Study material:
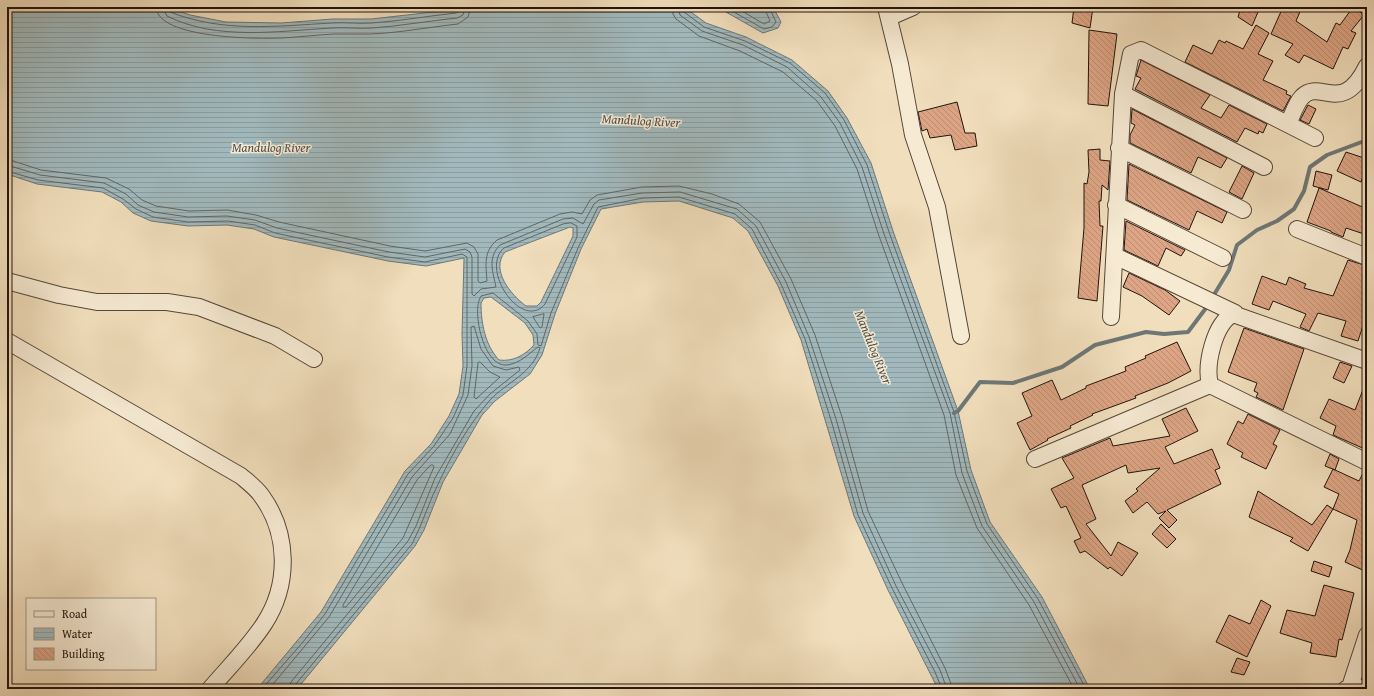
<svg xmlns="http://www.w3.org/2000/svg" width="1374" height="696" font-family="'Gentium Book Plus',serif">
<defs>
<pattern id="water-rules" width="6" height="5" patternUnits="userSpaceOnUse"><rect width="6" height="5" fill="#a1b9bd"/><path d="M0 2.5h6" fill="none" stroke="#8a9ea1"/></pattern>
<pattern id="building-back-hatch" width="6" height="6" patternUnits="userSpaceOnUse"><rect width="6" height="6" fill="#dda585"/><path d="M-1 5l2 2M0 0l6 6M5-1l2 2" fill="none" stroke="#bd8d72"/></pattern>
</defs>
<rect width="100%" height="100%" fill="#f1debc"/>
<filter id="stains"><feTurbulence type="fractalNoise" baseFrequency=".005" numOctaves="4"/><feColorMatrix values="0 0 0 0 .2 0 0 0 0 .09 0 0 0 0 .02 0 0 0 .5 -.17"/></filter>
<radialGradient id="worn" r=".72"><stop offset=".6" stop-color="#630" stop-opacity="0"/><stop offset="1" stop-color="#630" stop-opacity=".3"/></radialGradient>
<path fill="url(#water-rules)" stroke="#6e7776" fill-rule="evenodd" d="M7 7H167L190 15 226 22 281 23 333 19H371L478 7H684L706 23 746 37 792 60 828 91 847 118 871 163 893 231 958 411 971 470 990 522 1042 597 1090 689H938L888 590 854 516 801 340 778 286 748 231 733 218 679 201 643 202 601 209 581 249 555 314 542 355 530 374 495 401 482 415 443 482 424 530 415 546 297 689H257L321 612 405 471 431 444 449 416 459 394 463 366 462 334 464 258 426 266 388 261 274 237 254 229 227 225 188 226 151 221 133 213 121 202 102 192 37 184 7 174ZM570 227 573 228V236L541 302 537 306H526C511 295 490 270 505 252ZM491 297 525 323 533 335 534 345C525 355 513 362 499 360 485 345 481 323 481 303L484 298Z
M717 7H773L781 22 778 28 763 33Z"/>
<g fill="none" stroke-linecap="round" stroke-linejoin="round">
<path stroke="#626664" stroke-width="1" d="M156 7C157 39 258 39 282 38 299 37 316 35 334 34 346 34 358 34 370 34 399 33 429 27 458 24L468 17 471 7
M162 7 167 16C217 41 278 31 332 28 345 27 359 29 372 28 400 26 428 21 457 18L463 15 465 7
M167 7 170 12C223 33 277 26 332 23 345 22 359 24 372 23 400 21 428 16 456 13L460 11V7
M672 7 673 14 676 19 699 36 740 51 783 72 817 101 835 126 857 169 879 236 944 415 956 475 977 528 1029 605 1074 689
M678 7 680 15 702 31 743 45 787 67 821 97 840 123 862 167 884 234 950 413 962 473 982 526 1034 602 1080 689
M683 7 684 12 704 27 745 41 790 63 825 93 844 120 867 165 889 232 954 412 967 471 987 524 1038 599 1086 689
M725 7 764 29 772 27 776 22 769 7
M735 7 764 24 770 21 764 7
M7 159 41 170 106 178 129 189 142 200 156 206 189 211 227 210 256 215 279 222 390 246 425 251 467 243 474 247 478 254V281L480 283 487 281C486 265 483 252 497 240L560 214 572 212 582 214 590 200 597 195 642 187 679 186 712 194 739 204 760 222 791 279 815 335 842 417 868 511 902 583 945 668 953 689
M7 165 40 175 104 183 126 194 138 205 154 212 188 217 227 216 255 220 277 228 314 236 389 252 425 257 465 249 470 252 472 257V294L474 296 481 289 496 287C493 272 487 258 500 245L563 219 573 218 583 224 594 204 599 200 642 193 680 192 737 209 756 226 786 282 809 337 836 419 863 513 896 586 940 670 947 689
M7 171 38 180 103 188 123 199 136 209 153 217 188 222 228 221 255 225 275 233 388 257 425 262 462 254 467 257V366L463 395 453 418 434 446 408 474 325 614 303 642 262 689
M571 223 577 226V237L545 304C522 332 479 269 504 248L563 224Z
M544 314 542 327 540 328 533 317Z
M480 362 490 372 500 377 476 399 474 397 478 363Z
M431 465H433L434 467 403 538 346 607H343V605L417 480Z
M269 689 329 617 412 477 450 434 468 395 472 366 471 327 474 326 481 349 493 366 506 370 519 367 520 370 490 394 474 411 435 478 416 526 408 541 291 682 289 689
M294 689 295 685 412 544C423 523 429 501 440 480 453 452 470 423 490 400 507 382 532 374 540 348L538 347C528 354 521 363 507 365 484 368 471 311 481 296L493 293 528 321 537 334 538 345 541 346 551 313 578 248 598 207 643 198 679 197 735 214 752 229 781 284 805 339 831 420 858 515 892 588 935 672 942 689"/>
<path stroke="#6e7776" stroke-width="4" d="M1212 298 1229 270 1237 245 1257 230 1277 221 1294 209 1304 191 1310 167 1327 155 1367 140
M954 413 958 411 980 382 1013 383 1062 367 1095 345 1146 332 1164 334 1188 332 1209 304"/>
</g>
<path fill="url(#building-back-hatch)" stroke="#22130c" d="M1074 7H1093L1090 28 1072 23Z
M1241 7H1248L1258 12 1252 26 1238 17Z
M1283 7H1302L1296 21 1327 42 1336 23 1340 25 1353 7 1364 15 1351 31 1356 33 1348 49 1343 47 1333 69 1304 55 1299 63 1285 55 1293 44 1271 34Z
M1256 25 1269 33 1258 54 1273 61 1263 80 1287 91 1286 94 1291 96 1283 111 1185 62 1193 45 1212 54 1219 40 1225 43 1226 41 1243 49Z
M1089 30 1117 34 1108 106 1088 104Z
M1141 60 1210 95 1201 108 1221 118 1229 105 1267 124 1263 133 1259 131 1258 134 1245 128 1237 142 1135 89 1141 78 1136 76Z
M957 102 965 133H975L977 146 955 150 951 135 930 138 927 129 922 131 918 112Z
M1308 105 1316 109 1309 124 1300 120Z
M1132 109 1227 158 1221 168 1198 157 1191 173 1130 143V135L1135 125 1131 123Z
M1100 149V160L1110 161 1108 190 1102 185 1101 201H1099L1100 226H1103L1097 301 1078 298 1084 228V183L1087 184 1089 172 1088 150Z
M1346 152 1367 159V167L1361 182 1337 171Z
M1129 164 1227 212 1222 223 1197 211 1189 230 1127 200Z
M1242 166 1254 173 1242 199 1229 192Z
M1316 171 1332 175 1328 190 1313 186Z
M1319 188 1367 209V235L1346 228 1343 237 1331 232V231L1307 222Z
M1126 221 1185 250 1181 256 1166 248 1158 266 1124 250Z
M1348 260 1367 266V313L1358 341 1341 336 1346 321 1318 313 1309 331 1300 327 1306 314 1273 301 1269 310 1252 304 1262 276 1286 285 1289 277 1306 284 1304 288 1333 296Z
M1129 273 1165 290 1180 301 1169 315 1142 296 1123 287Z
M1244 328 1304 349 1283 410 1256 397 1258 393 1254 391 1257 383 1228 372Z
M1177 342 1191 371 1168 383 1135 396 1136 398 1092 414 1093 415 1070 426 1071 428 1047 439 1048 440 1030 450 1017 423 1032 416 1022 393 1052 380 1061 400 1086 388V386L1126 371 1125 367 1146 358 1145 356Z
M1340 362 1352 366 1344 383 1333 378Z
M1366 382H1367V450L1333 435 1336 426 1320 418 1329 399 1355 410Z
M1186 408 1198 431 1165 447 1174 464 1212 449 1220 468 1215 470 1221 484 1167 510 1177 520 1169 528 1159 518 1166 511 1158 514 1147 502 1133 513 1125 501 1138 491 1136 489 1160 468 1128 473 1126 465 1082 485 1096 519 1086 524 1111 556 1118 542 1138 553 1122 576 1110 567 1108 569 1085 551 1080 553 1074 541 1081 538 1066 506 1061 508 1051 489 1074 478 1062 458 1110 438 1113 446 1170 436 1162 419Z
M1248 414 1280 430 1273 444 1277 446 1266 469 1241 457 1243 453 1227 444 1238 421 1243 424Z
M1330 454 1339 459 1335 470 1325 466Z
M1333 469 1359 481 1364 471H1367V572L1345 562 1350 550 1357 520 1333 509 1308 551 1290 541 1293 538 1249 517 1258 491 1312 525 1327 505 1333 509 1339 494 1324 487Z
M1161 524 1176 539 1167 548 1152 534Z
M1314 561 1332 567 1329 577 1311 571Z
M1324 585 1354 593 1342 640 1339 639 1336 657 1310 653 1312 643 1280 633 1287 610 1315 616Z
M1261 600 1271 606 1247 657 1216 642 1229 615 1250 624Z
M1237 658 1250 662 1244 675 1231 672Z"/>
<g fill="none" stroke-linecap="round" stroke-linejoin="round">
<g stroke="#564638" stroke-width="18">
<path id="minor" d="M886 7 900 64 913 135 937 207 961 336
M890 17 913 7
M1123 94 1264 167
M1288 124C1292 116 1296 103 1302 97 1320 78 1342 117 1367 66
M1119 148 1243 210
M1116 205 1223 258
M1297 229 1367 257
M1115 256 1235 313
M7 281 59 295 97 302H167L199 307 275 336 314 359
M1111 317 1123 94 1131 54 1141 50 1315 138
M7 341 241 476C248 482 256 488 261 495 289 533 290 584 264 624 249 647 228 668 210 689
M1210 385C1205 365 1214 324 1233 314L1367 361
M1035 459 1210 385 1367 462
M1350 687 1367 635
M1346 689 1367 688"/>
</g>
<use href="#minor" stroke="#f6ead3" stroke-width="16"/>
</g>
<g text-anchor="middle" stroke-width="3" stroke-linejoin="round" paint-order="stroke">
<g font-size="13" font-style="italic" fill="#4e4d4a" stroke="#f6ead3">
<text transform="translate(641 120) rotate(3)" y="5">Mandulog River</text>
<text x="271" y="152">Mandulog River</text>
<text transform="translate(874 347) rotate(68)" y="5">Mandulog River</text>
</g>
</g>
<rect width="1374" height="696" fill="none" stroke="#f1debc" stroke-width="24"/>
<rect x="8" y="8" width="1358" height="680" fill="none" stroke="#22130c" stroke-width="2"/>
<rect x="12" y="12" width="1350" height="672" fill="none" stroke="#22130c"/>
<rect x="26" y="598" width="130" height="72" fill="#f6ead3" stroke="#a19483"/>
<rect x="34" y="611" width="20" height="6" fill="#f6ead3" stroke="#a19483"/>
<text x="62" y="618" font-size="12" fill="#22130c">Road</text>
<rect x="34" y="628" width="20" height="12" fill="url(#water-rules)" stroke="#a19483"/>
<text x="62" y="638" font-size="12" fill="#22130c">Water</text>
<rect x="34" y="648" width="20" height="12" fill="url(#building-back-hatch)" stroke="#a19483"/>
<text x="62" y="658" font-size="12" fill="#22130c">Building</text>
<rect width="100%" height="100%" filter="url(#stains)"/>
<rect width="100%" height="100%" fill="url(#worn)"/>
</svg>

The problem: Which of the lines above include the word "worn"? Copy each of them.

Answer:
<radialGradient id="worn" r=".72"><stop offset=".6" stop-color="#630" stop-opacity="0"/><stop offset="1" stop-color="#630" stop-opacity=".3"/></radialGradient>
<rect width="100%" height="100%" fill="url(#worn)"/>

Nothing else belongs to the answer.